As the war went on and aircraft grew more capable, many DOPs effectively changed into bombing sorties against enemy infrastructure and finally into retaliation raids against cities. Again, these missions seemed to have a purpose – or at least they had targets – and airmen were more easily resigned to them.

As mentioned in the previous chapter, another suicidal pursuit was that of balloon strafing. Observation balloons were obvious targets, and the men who went up in their creaking baskets for hours on end with high-powered binoculars and a field telephone offered examples of some of the least-rated heroism of the entire war. Quite apart from the cold and the motion sickness often brought on by windy conditions, it must have been most unreassuring to dangle beneath an enormous tethered bag of hydrogen, the most prominent thing in the sky for miles around and famously a challenge to any passing enemy airman who fancied immortality. True, observers on both sides had a parachute that was carried in a canister outside the basket, which was more than the pilots had. True also that this worked more often than it failed, even though it sometimes happened that an observer might make it safely back to earth just in time for the blazing remains of his balloon to fall on top of him. Balloons could be hauled down if an attack were spotted in time, although the speed of their descent depended on the alertness of the ground crew and the power of the winch. Balloons’ real defences lay in their usually being surrounded by ack-ack guns and machine gunners who between them could send up a lethal barrage towards any aircraft that fancied its chances. German
balloons were also reputed to be defended by powerful flamethrowers, but how those were to be deployed against a rapidly moving aircraft was not clear.

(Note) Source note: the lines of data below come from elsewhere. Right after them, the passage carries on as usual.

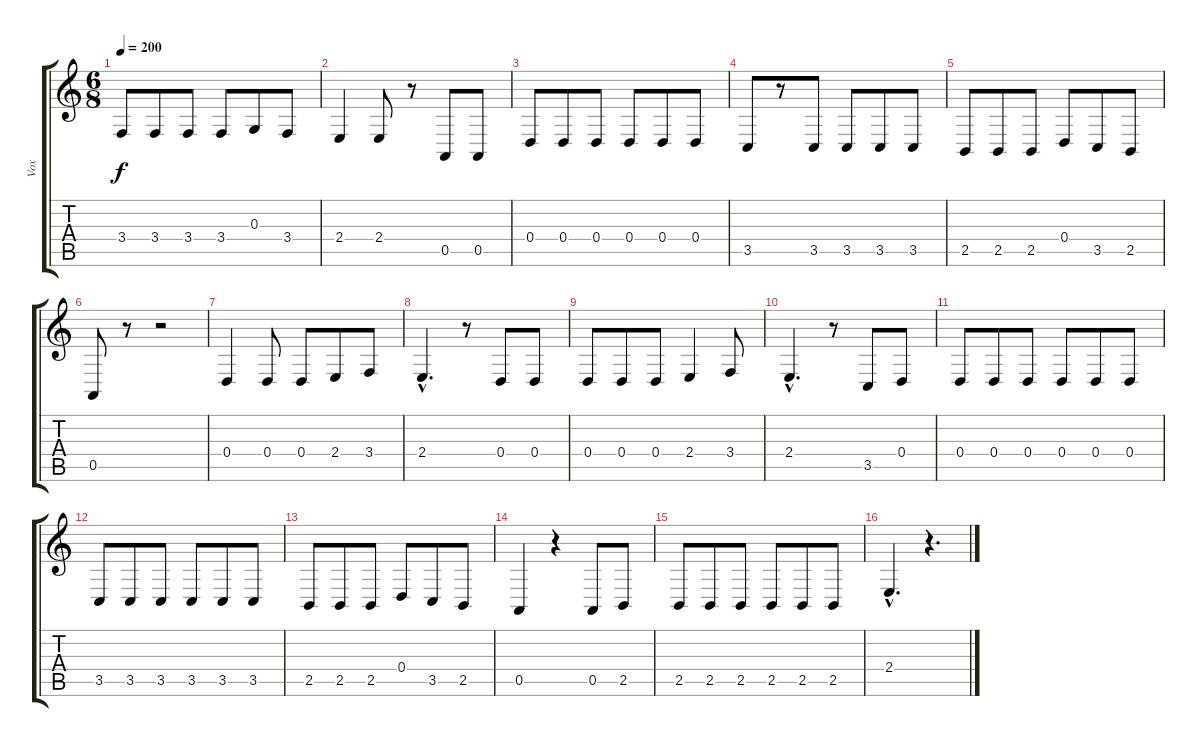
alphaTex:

\track ("Vox" "Vox") {instrument oboe}
\staff {score tabs}
\tuning (E4 B3 G3 D3 A2 E2) {hide}
\ts (6 8)
\tempo 200
\clef g2
\ks c
3.4.8{dy f} 3.4.8 3.4.8 3.4.8 0.3.8 3.4.8 |
2.4.4 2.4.8 r.8 0.5.8 0.5.8 |
0.4.8 0.4.8 0.4.8 0.4.8 0.4.8 0.4.8 |
3.5.8 r.8 3.5.8 3.5.8 3.5.8 3.5.8 |
2.5.8 2.5.8 2.5.8 0.4.8 3.5.8 2.5.8 |
0.5.8 r.8 r.2 |
0.4.4 0.4.8 0.4.8 2.4.8 3.4.8 |
2.4{hac}.4{d} r.8 0.4.8 0.4.8 |
0.4.8 0.4.8 0.4.8 2.4.4 3.4.8 |
2.4{hac}.4{d} r.8 3.5.8 0.4.8 |
0.4.8 0.4.8 0.4.8 0.4.8 0.4.8 0.4.8 |
3.5.8 3.5.8 3.5.8 3.5.8 3.5.8 3.5.8 |
2.5.8 2.5.8 2.5.8 0.4.8 3.5.8 2.5.8 |
0.5.4 r.4 0.5.8 2.5.8 |
2.5.8 2.5.8 2.5.8 2.5.8 2.5.8 2.5.8 |
2.4{hac}.4{d} r.4{d}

Great personal acclaim accrued to those who downed a balloon, and in a pilot’s tally it counted as a victory equal to shooting down an enemy aircraft. It was generally agreed that ‘balloon-busting’ was a mug’s game, a pastime reserved for those who were radically tired of life. The greatest balloon-buster of all was the Belgian Willy Coppens. Flying his favourite French aircraft, an Hanriot HD.1, Coppens accounted for thirty-four balloons in a scant five months between May and October 1918. On more than one occasion he actually landed on top of a balloon to hide from ground fire, a brilliant dodge as well as evidence of superb airmanship. He undoubtedly had what people thought of as a charmed life because although his war career was ended by an incendiary bullet that led to the amputation of one leg, Coppens lived to be ninety-four, dying in 1986.